* ACTIVITY
Based on the listing below, report how many lines contain the word "Forest". Nothing but the number, please.

* MATERIALS PROVIDED
━━━━━━━━━━━━━━━━━━━━━━━━━━━━━━
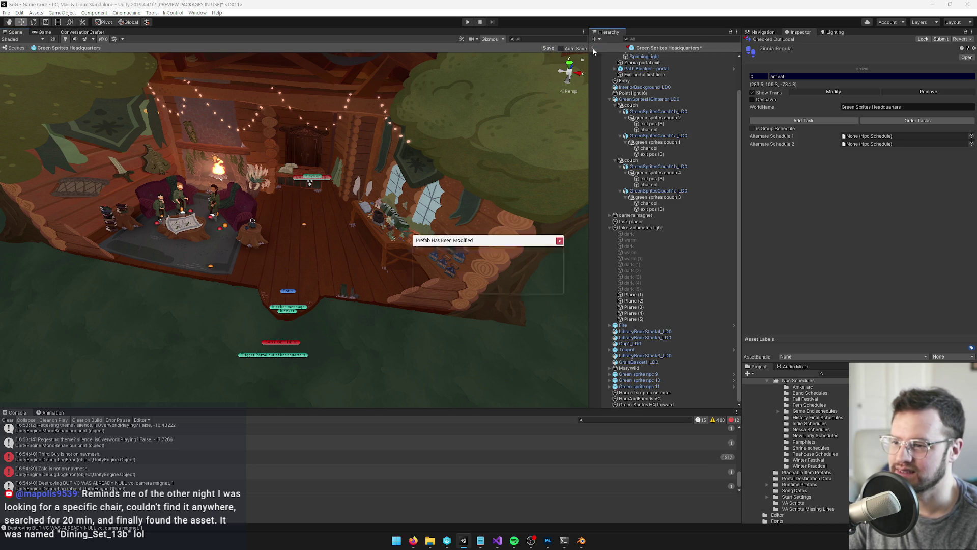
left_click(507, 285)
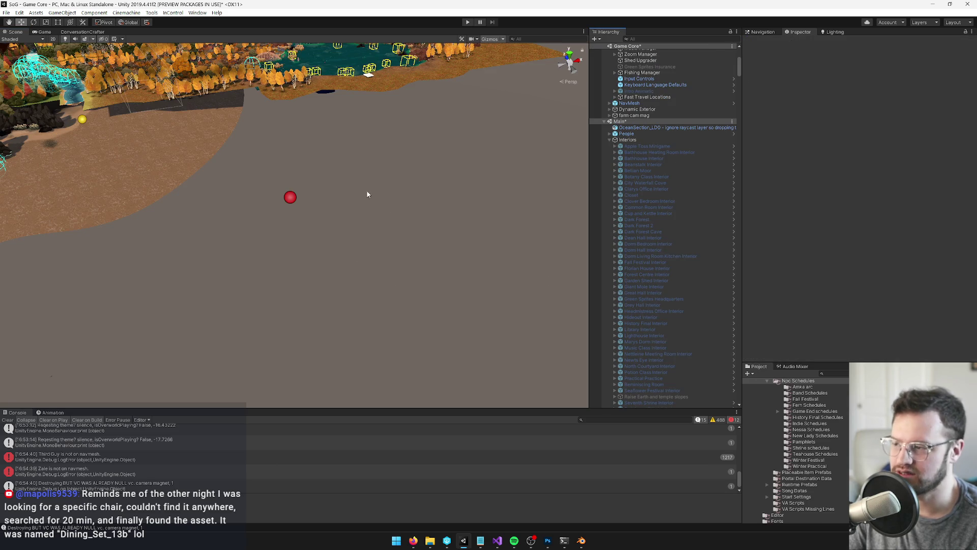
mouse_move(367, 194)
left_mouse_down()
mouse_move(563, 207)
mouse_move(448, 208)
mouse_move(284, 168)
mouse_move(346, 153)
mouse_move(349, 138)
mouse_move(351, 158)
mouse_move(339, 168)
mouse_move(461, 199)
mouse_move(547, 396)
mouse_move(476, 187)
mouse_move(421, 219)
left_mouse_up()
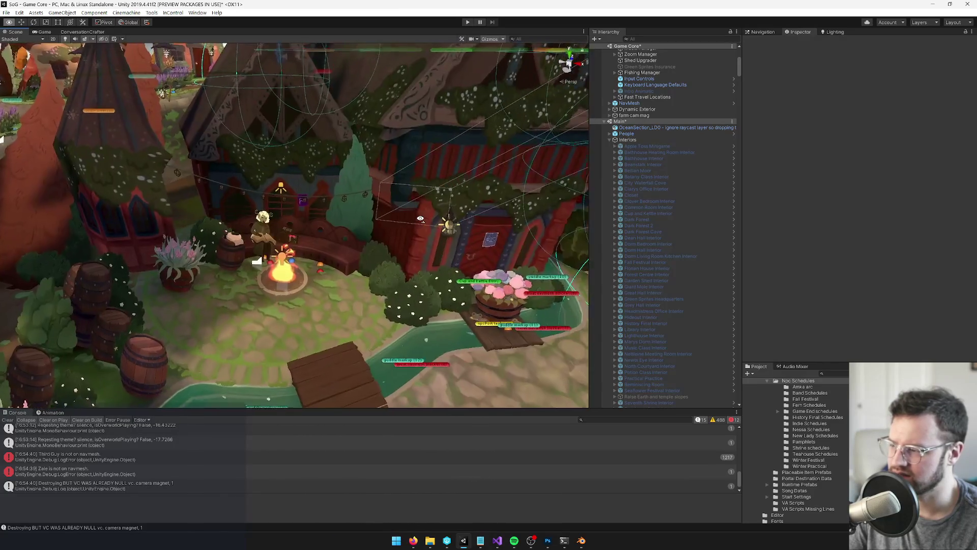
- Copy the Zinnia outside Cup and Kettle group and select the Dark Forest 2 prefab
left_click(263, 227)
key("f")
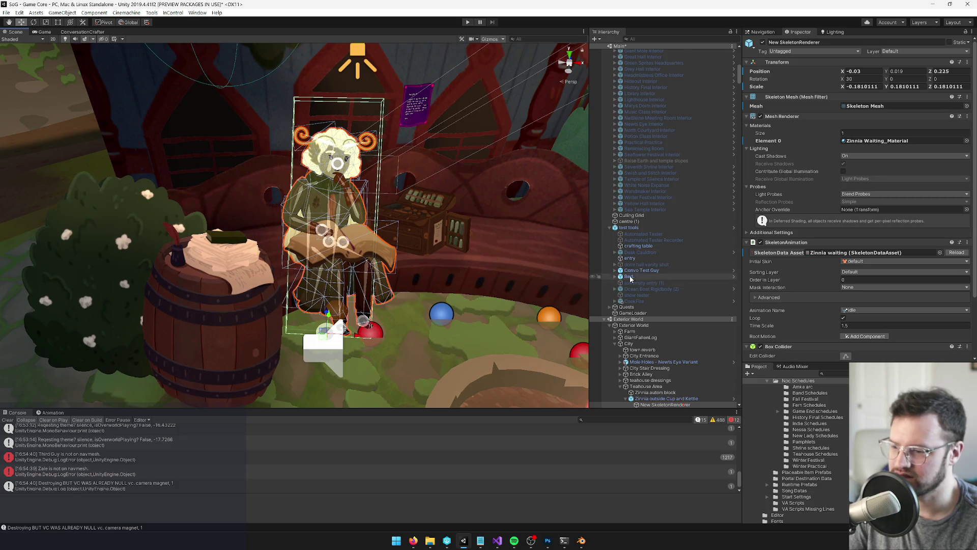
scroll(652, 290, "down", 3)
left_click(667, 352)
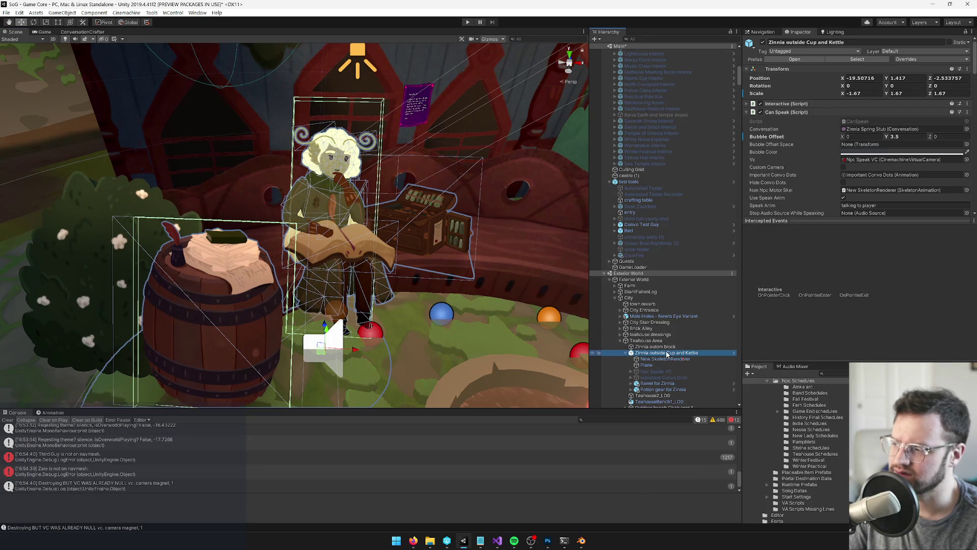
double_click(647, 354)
━━━━━━━━━━━━━━━━━━━━━━━━━━━━━━
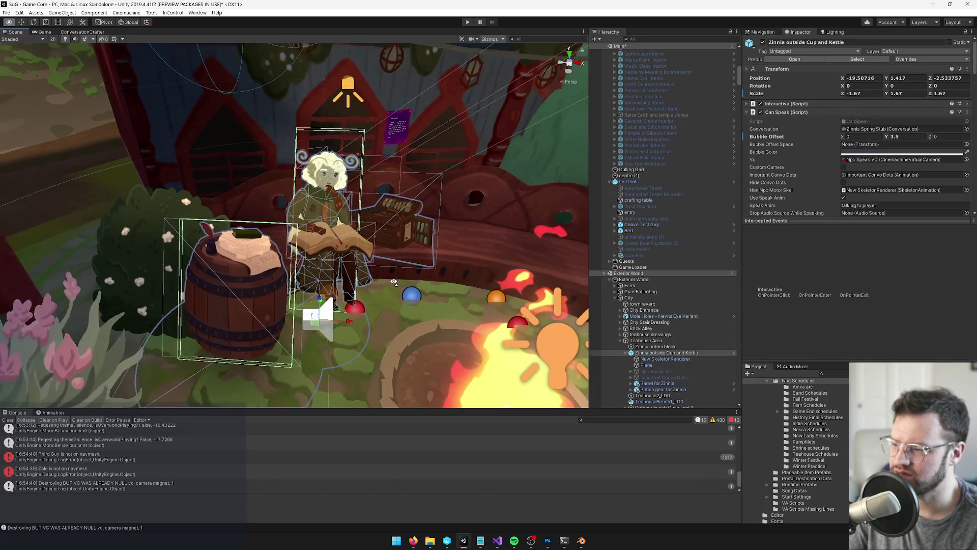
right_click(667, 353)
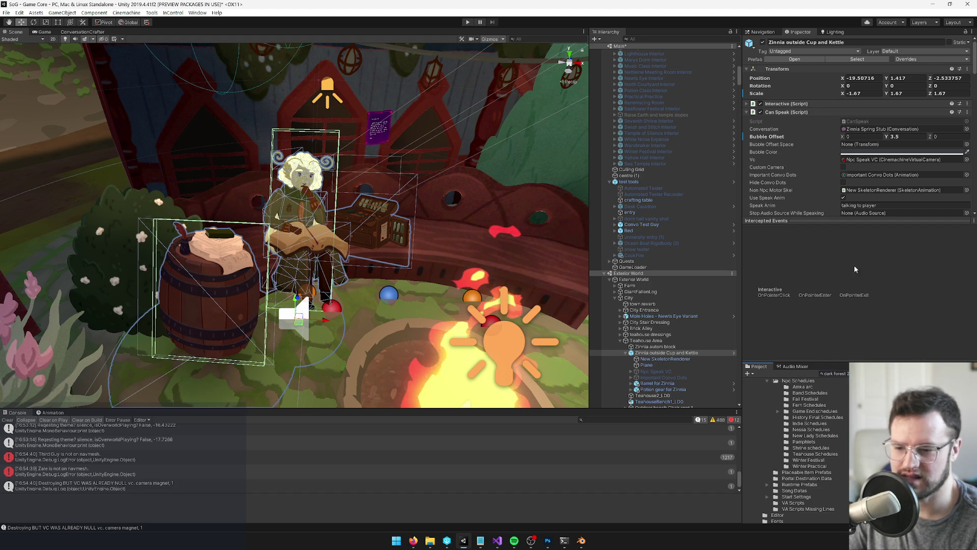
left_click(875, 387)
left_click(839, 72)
━━━━━━━━━━━━━━━━━━━━━━━━━━━━━━
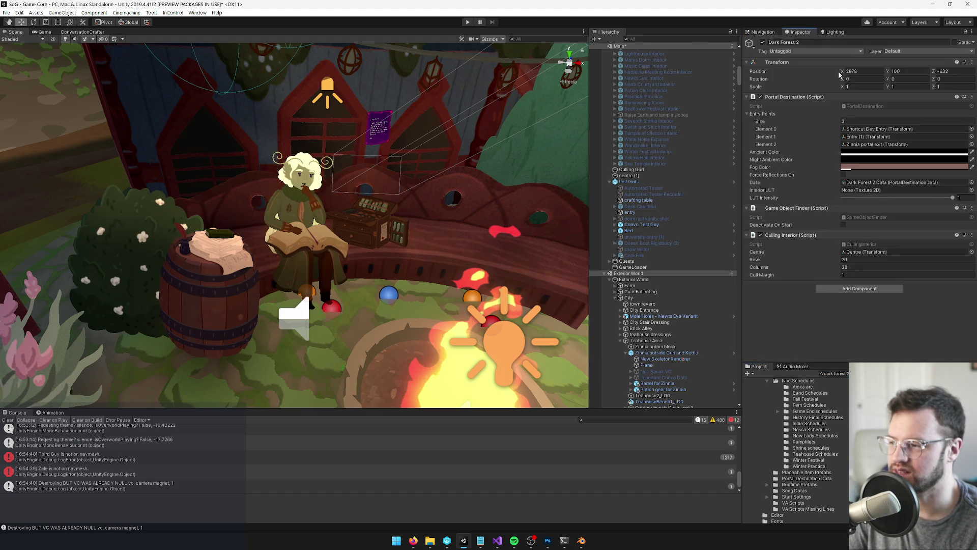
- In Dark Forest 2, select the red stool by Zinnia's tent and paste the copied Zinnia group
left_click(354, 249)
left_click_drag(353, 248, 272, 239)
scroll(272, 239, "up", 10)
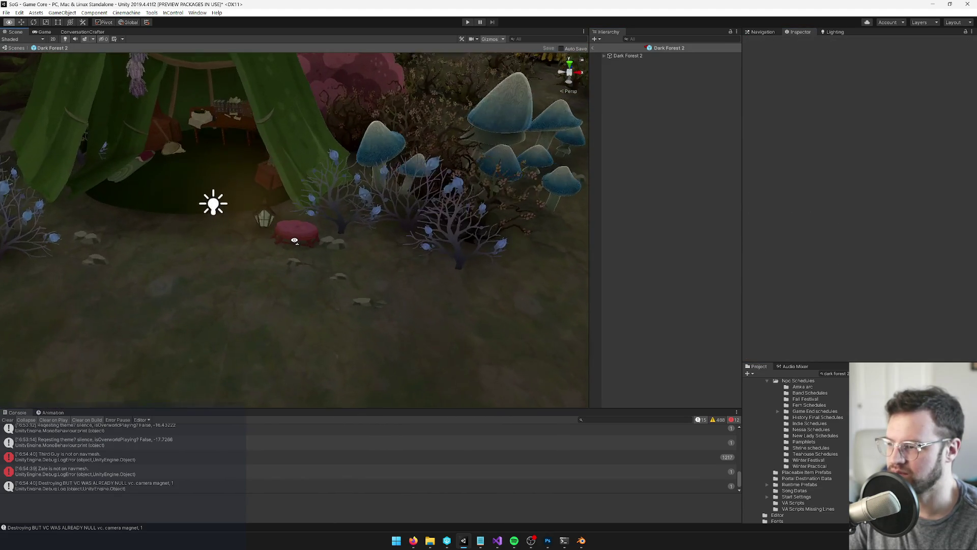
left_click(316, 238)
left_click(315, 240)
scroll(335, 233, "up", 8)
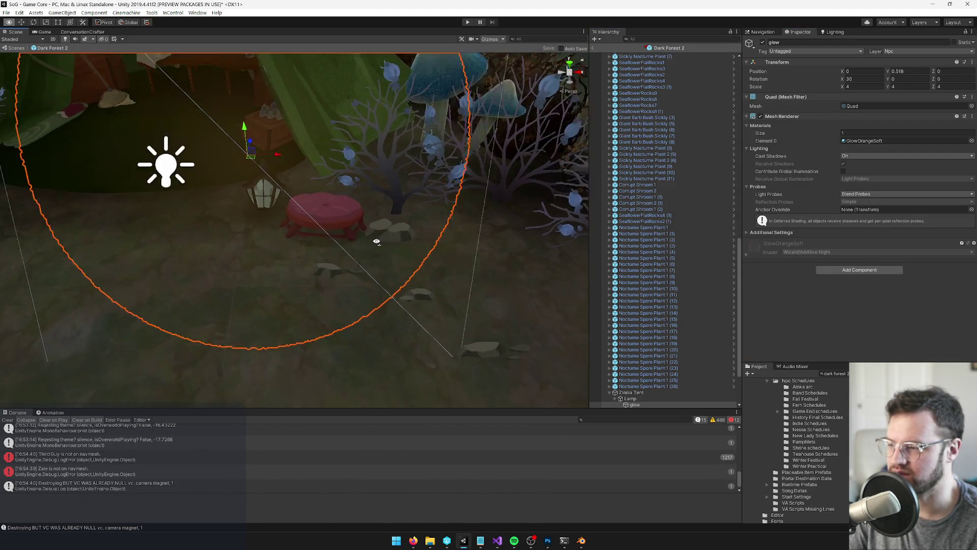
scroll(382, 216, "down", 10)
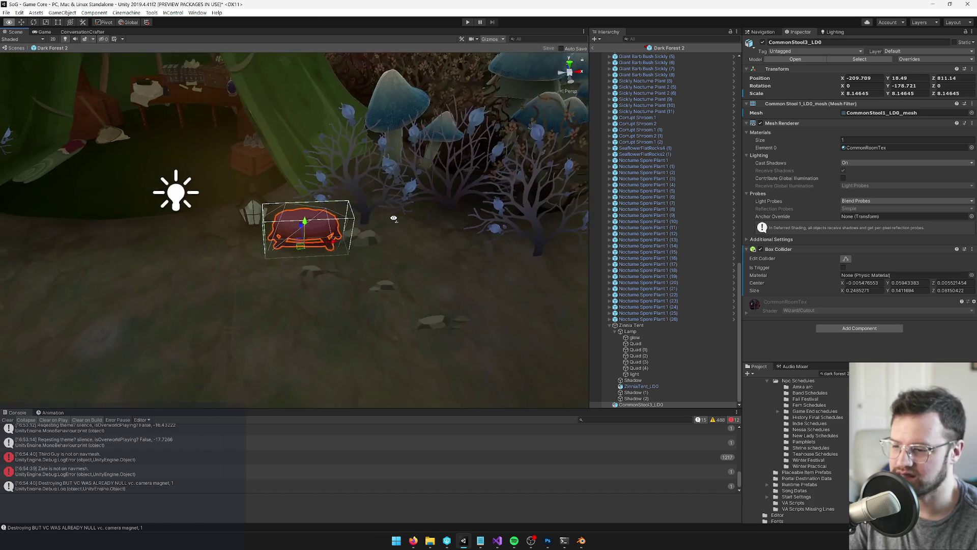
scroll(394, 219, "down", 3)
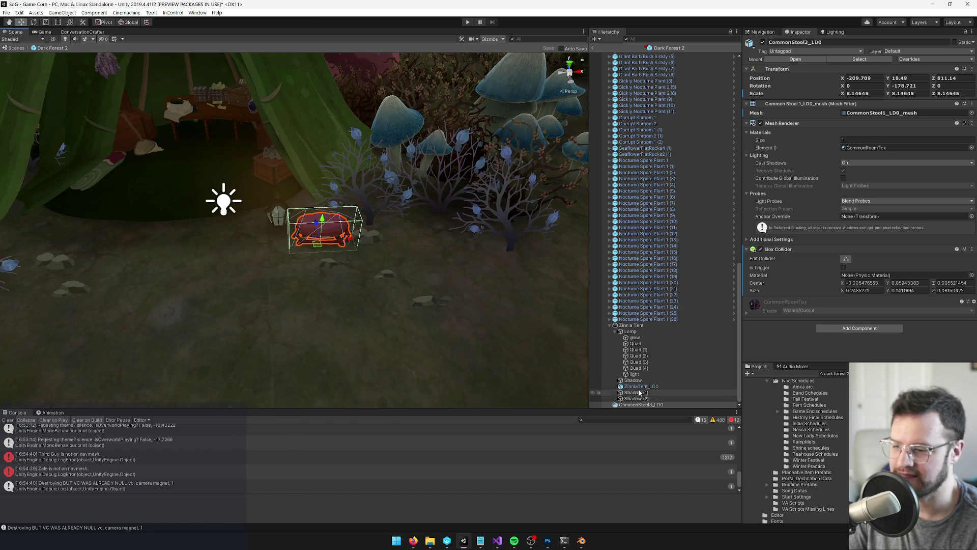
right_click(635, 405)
━━━━━━━━━━━━━━━━━━━━━━━━━━━━━━
* COMPLETED EXERCISE
2